I believe the critical point of confusion came from the interpretation of tagging in step 3.
As given:
Step 3: Tag the northeast corner of each component of C; call these
points Tne. This prepares to identify the regions of M which restrit the
passage of S(3) by finding the breaks in C.
My original interpretation was that we tag the corner at the cell position where the corner occurred --- and I believe that's what led us astray. It looks like we get the correct result if we place the tag pixel to the NE of the NE corner (NW of the NW corner in step 5).
So, now we'll go back over the example (and another one for sanity check) with this new interpretation.
So, here's the algorithm again with clarifications for the new interpretation.
Just for a reminder, here's the running example set of patterns.
We start by doing an erode on the pattern as the first step of the open.
Then we dilate the erosion in order to get the open.
Finally, we diff the mask and the open to complete step 1. This gives us the easy width errors, but doesn't catch the narrow diagonal necks.
We erode again in step 2, but we already saw that result. Then we tag in step 5 (this example is a NW-SE error).

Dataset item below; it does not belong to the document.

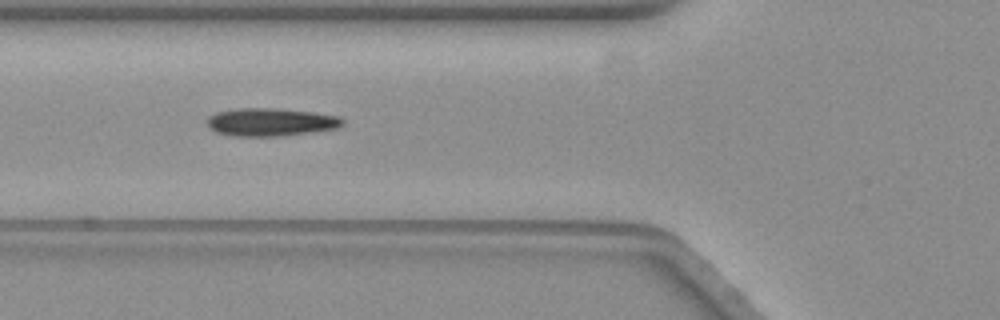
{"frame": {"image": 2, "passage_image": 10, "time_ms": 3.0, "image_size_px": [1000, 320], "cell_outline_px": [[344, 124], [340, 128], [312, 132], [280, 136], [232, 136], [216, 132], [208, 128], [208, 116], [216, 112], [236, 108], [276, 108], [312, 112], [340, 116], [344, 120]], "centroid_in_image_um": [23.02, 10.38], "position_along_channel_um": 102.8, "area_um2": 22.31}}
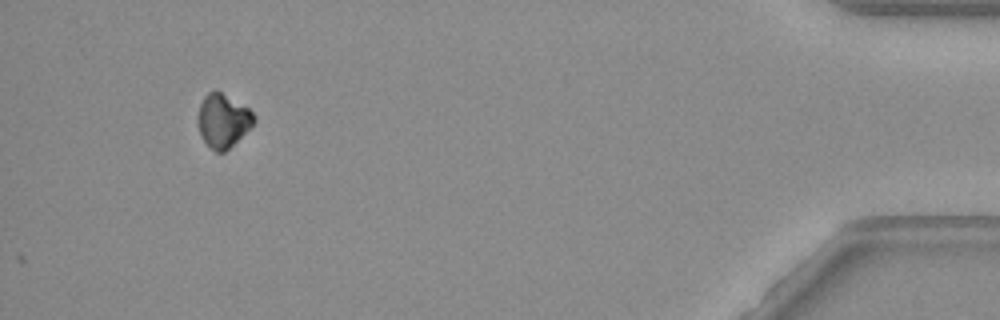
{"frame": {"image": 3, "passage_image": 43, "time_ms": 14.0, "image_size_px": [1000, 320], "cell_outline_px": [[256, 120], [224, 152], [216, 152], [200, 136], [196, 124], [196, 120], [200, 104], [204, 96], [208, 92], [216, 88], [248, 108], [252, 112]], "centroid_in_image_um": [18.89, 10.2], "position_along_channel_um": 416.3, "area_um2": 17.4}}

n.b. The tagging is placed to the NW of the leading corner. (I also think there's some room for ambiguity in what constitutes a NW (NE) corner, but I'm assuming here that one makes the decision based on local (cellular) information. This results in finding two NE corners on the H-pattern in this example.)
Now, we dilate the corner tag in step 6, and look at what the dilated corner intersects. This time, we see it does intersect the disconnected diagonal segment and finds the error.
As a sanity check, here are several cases of diagonal necking, showing that this does find errors (and doesn't signal false errors).